[Opening Selected excerpt section]
MS. EMANUELLI: Yeah, crochet, kind of.


MS. EMANUELLI: Or macramé.

MR. BASSLER: It could have-well, I think-I don't know.

MS. EMANUELLI: Well, it looked like baskets in the end. [Laughs.]

MR. BASSLER: Yeah, yeah, with the way they hung together. And then Lia Cook-I've not mentioned Lia Cook, and I know Lia very well. I'm always impressed by her energy and what she's able to do, even as a mother, you know, she's able just to sort of give herself the time to do what she had to do, where both, I think Veralee and I sort of trip over ourselves to try to come to the needs of the kids a lot. Lia was the one who sort of-you know, she didn't have that kind of guilt thing.

MS. EMANUELLI: Either that or her kids were easier, you know? [Laughs.]

MR. BASSLER: Yeah, right.

MS. EMANUELLI: Sometimes the kids condition you.

MR. BASSLER: Yeah, that's true. And I didn't mention Peter Shelton. Now, Peter-do you know Peter?


MR. BASSLER: He graduated-and Peter's work I just think is always kind of amazing. We went out to Palm Springs-

MS. EMANUELLI: Was he a student of yours?

MR. BASSLER: No, no, he was in the art department, and that's when of course art and design was separated. And we went out to Palm Springs, and there's a new piece that-I think it's fairly new because I haven't seen it before. It must be 18 feet tall, but it's a wonderful kind of metal and some kind of plastic material, like an old kind of Victorian nightgown; little sleeves, it gets smaller and smaller as it goes up, very see-through.

I see a lot between Martin Puryear and Shelton, that is that-and I think why I particularly see their work is because there's always that kind of utilitarian-

MS. EMANUELLI: You know who else-Mark Lere is in that group.

MR. BASSLER: Yeah. That's true, yeah. Yeah, that's true, and I've got photographs of his work.

MS. EMANUELLI: You know, the three of them actually are people that I've been-I've always watched too, and I've been affected by a lot.

MR. BASSLER: And it might be a reference-some literary reference I have to it, or-there's a fabulous-the last time Martin Puryear was in a show at MOCA there was this thing-and the moment I saw this piece-it was like a tar over some sort of screening material, a mesh, and it was-it looked like those little things they would put over pies or cakes-


MR. BASSLER: -at a fair to keep all the flies off of them, you know?
[Closing Selected excerpt section]
[Exercise tasks]
a) Edit the interview about artists by copying the stretch from "MS. EMANUELLI: Well, it" through "BASSLER: Yeah, right." and replacing "baskets" with "nets".
b) Resume the interview about artists after its final line.
[Opening Data to examine section]
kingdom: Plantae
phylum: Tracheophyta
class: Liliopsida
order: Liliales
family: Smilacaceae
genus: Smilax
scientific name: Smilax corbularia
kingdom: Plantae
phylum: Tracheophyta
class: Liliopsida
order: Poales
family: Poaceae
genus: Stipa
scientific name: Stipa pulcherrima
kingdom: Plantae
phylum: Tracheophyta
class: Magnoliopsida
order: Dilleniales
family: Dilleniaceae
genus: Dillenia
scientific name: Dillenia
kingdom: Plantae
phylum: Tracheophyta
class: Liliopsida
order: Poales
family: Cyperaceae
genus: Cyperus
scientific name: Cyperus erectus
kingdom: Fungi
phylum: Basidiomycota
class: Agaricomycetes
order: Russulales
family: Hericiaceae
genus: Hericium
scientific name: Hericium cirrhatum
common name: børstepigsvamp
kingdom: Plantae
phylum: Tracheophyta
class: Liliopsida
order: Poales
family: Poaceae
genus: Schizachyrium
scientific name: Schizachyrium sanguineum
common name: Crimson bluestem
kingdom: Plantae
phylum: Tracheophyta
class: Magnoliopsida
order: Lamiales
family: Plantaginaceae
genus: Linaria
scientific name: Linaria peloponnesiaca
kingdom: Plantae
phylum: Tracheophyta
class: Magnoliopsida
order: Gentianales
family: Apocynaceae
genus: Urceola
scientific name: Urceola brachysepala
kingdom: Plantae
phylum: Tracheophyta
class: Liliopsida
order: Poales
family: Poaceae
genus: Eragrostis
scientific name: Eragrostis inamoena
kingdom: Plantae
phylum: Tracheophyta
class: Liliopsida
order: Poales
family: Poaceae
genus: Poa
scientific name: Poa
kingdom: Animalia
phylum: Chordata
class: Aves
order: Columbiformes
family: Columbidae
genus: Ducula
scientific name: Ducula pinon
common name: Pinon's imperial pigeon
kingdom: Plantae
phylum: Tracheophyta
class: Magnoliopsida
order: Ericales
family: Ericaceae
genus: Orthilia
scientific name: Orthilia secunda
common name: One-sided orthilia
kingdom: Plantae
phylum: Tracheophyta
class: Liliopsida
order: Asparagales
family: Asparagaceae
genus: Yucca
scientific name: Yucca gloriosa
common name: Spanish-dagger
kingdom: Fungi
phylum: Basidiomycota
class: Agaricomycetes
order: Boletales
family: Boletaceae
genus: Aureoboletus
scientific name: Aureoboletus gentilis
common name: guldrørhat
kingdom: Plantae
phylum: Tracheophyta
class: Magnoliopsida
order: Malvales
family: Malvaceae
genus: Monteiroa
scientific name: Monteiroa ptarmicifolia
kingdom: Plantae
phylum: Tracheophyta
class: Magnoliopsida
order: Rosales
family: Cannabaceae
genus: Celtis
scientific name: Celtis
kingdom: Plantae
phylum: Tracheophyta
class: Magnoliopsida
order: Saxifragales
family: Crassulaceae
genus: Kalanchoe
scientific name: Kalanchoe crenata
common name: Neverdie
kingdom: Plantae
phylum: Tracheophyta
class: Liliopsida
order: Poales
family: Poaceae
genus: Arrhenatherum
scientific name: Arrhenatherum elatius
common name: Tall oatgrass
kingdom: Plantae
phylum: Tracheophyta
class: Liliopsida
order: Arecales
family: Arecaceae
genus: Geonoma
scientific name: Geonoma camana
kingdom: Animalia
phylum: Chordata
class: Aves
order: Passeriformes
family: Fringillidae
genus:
[Closing Data to examine section]
[Your written answers]
a)
MS. EMANUELLI: Well, it looked like nets in the end. [Laughs.]

MR. BASSLER: Yeah, yeah, with the way they hung together. And then Lia Cook-I've not mentioned Lia Cook, and I know Lia very well. I'm always impressed by her energy and what she's able to do, even as a mother, you know, she's able just to sort of give herself the time to do what she had to do, where both, I think Veralee and I sort of trip over ourselves to try to come to the needs of the kids a lot. Lia was the one who sort of-you know, she didn't have that kind of guilt thing.

MS. EMANUELLI: Either that or her kids were easier, you know? [Laughs.]

MR. BASSLER: Yeah, right.

b)
[Audio break.]

MR. BASSLER: When we used to live in Cleveland, you know, they'd have summer picnics kind of thing, and all this food-

MS. EMANUELLI: As a child, you're thinking, yeah.

MR. BASSLER: Yeah. Or it even had the Tin Man hat kind of shape to it from The Wizard of Oz; you know, all those kinds of things. And Peter Shelton does the same thing. And I think that I like to get the textile to look as though it-there might have been a shoulder-or, you know-

MS. EMANUELLI: It's a blend of sort of the minimalist aesthetic, and a drive for metaphor and narrative, you know, that people just have anyway, but they tone it down and pare it down so much, and that's what I really find fascinating.

MR. BASSLER: There's a woman's name-now, what is her name? The dress patterns-have you ever seen?


MR. BASSLER: Oh, was it-Judith Shea? Anyway-

MS. EMANUELLI: I know who you are talking about.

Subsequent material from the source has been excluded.